Faculty Retreat Features Expert in Course Re-Design
The retreat was underwritten by The Bracken Center for Excellence in Undergraduate Business Education and entailed an all day workshop presented by Dr. L. Dee Fink, an expert in faculty development, college teaching and course design. Fink is the author of Creating Significant Learning Experiences: An Integrated Approach to Designing College Courses. He has served as director of the Instructional Development Program at Oklahoma since 1979.
"Of the many problems we face as teachers, many of them can be solved by course re-design," Fink said. "Teachers need to find ways to continue to get better." The daylong workshop gave faculty members points on what constitutes a skillful teacher and what exactly is meant by instructional excellence. Fink led the faculty on group discussions and problem solving tasks that assisted faculty members in the evaluation of teaching strategies.
Fink explained a categorization of student learning outcomes he referred to as "The Taxonomy of Significant Learning Goals." He provided the faculty with a process by which they could analyze their own classes to better the address the goals through the structure of the course and instructional activities, thereby enhancing student learning.
Wachter added, "The workshop was intended to provide reinforcement for an already talented faculty and to empower further the design of courses and curricula which result in powerful learning experiences for students." Throughout the workshop, Fink gave examples and of ways to re-design course material, featuring situational requirements that need to be considered, the necessary alignment of course goals and assignments, the importance of hands-on learning activities and how to successfully integrate those factors so that students have meaningful and lasting learning experiences.

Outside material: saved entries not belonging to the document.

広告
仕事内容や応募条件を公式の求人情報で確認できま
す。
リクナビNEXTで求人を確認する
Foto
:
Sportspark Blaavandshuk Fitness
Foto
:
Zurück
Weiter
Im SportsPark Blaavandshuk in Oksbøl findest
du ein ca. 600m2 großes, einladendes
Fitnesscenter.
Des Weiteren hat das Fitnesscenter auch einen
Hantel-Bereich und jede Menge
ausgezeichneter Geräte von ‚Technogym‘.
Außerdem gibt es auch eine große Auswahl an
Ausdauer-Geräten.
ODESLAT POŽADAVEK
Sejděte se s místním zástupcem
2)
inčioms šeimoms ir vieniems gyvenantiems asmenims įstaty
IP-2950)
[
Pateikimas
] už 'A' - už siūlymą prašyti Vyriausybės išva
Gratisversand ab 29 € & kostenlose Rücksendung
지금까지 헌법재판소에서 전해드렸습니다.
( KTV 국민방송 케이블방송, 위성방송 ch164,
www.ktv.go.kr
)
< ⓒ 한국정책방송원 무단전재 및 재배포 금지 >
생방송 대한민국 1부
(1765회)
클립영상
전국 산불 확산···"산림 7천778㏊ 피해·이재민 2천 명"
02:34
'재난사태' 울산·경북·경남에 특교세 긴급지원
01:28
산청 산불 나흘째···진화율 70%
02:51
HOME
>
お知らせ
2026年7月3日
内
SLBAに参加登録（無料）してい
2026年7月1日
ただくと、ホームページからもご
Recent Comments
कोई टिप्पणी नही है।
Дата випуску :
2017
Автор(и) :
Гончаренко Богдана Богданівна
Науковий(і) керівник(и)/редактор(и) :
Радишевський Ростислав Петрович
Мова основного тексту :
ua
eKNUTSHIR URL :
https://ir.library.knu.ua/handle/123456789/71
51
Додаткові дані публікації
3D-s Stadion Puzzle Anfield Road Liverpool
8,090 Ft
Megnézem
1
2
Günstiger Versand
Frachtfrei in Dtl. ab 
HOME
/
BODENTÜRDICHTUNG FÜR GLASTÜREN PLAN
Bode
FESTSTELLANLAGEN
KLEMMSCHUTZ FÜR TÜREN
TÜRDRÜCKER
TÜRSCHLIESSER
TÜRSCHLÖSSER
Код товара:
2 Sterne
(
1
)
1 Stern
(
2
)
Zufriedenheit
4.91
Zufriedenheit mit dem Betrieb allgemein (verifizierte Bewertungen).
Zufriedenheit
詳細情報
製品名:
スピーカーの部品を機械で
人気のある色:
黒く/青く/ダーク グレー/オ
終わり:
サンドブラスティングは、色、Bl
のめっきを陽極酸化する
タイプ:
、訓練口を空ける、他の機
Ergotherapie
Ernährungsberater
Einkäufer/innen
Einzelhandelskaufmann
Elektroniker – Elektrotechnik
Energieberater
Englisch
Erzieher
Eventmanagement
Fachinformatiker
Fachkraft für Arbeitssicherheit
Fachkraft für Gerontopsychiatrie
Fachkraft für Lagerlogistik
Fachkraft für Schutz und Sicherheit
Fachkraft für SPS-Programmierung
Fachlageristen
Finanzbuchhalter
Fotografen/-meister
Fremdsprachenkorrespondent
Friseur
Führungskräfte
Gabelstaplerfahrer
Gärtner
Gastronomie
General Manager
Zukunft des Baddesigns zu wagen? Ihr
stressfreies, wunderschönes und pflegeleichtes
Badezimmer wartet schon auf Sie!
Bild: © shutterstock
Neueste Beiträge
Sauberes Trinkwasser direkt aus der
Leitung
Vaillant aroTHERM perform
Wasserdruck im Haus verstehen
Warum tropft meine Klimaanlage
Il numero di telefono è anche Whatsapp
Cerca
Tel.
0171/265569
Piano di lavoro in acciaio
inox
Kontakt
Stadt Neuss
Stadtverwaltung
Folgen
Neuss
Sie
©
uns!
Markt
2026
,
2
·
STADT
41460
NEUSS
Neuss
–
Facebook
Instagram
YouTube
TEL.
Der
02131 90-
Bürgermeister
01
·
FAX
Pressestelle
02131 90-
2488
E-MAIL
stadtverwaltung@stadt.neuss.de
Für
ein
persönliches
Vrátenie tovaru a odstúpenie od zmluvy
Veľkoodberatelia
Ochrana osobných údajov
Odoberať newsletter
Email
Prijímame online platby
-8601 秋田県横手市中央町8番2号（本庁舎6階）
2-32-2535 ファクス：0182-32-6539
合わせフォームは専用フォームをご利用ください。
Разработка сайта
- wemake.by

The emphasis on better teaching and potential impact on student learning was well received by the faculty. Shannon Taylor, Associate Professor of Management said, "Most of us are willing to experiment with potentially fruitful additions and changes to our classroom procedures, but find it difficult to articulate why we think our new ideas might work. We trust our gut feelings and professional judgment when we design courses, initiate the changes in our classes, and evaluate their effect at the end of the class. Dr. Fink provided a framework that I can use to better understand my own teaching and guide future changes to my syllabi."